───── Given information
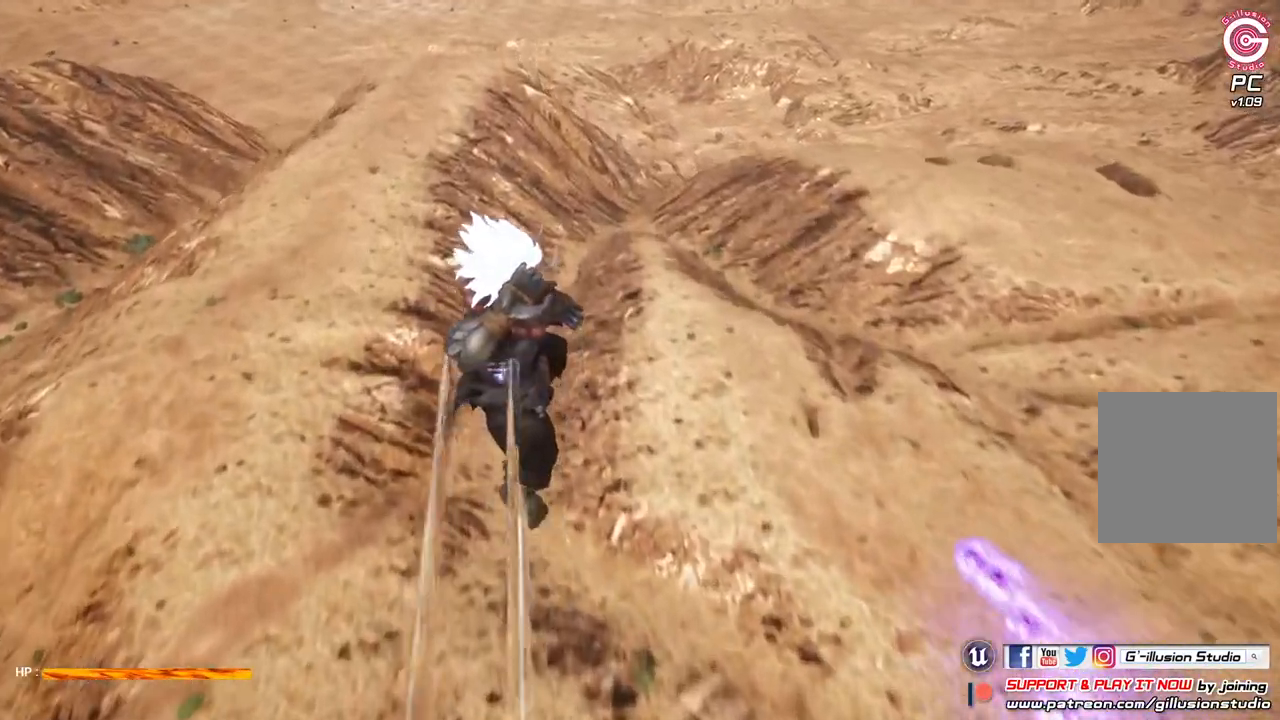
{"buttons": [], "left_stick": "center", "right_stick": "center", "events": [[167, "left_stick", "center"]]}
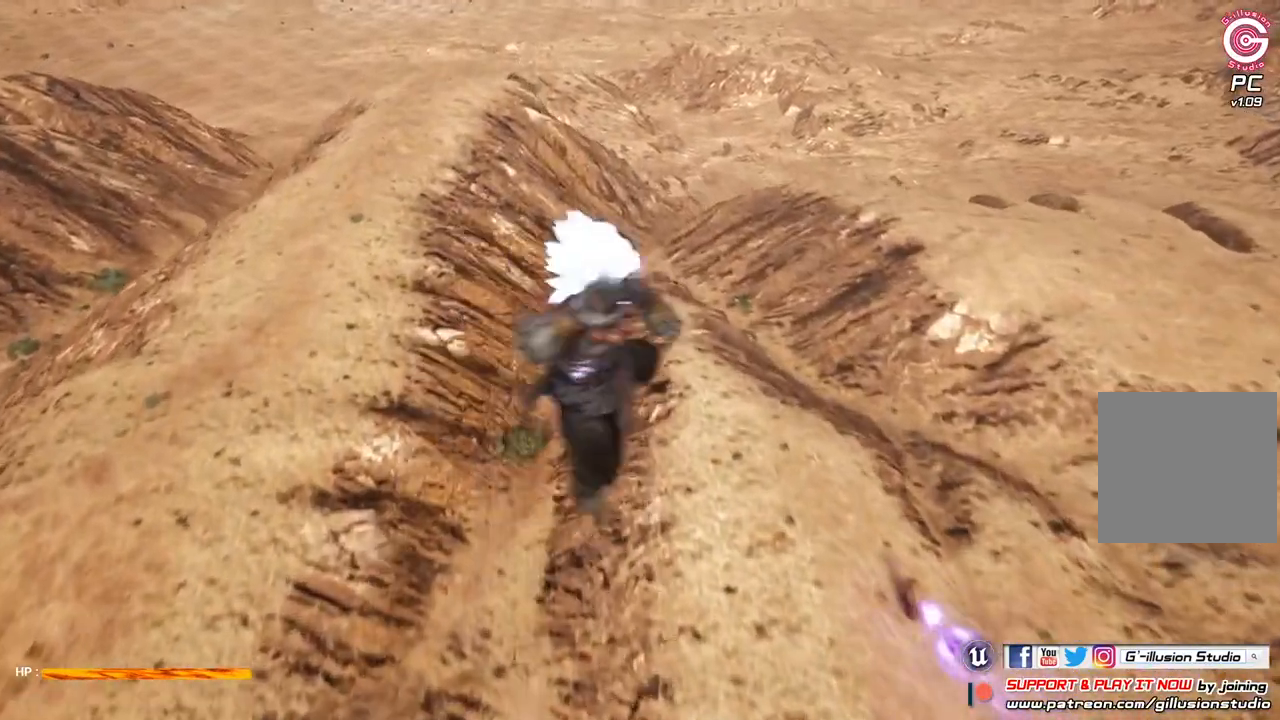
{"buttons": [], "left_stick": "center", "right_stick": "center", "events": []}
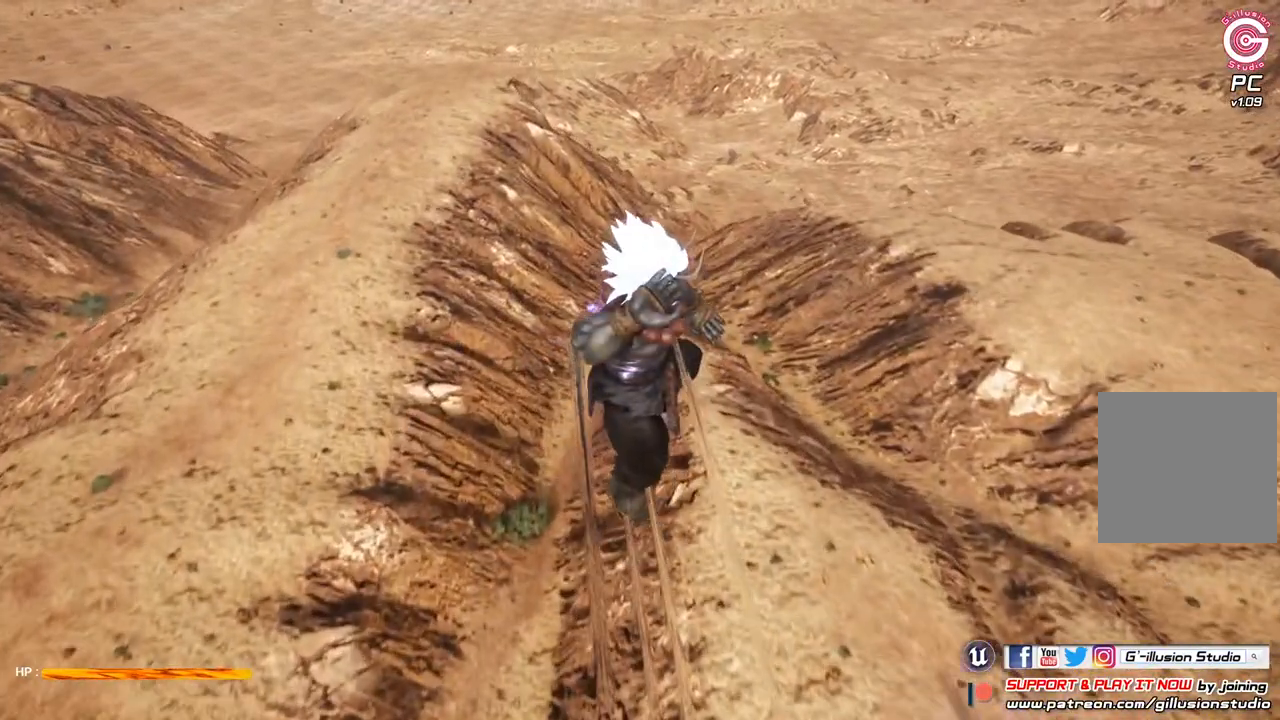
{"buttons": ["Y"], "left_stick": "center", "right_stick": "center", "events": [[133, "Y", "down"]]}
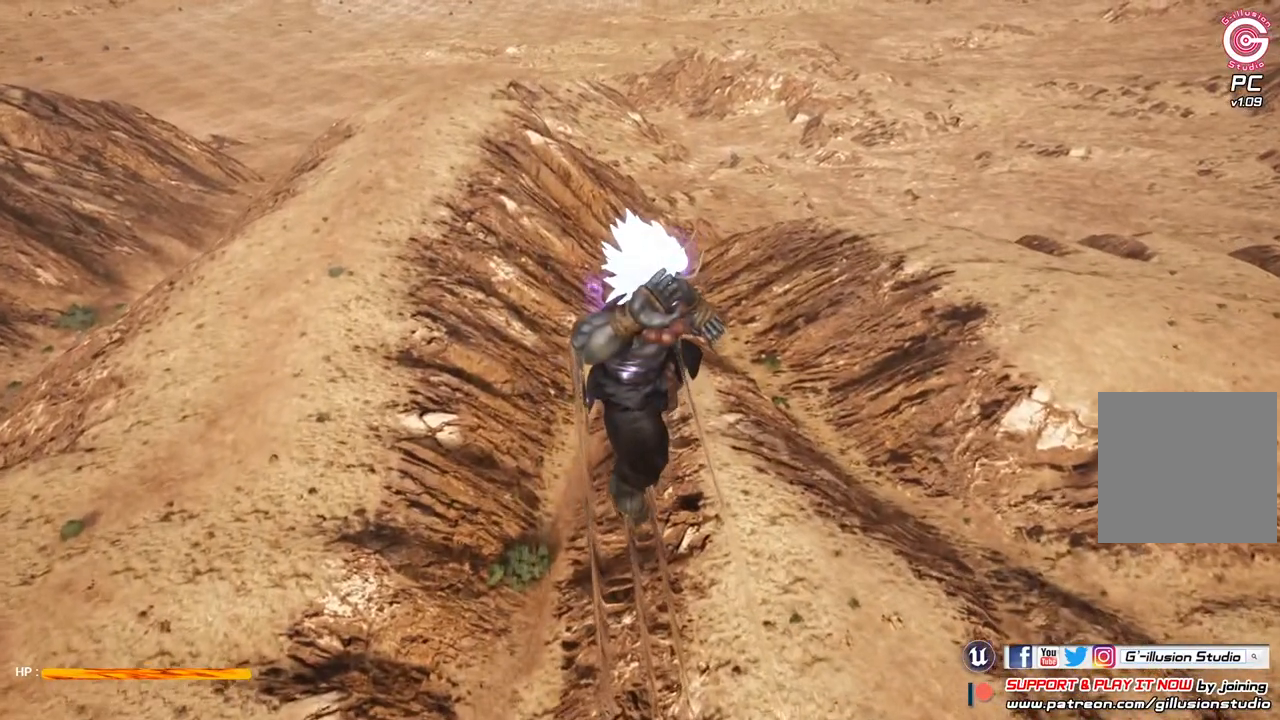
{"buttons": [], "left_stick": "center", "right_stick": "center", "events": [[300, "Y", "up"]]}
──────────
= Task details =
What you return should be all of the material above, exactly, and none of its pictures.

= Output of the exercise =
{"buttons": [], "left_stick": "center", "right_stick": "center", "events": [[167, "left_stick", "center"]]}
{"buttons": [], "left_stick": "center", "right_stick": "center", "events": []}
{"buttons": ["Y"], "left_stick": "center", "right_stick": "center", "events": [[133, "Y", "down"]]}
{"buttons": [], "left_stick": "center", "right_stick": "center", "events": [[300, "Y", "up"]]}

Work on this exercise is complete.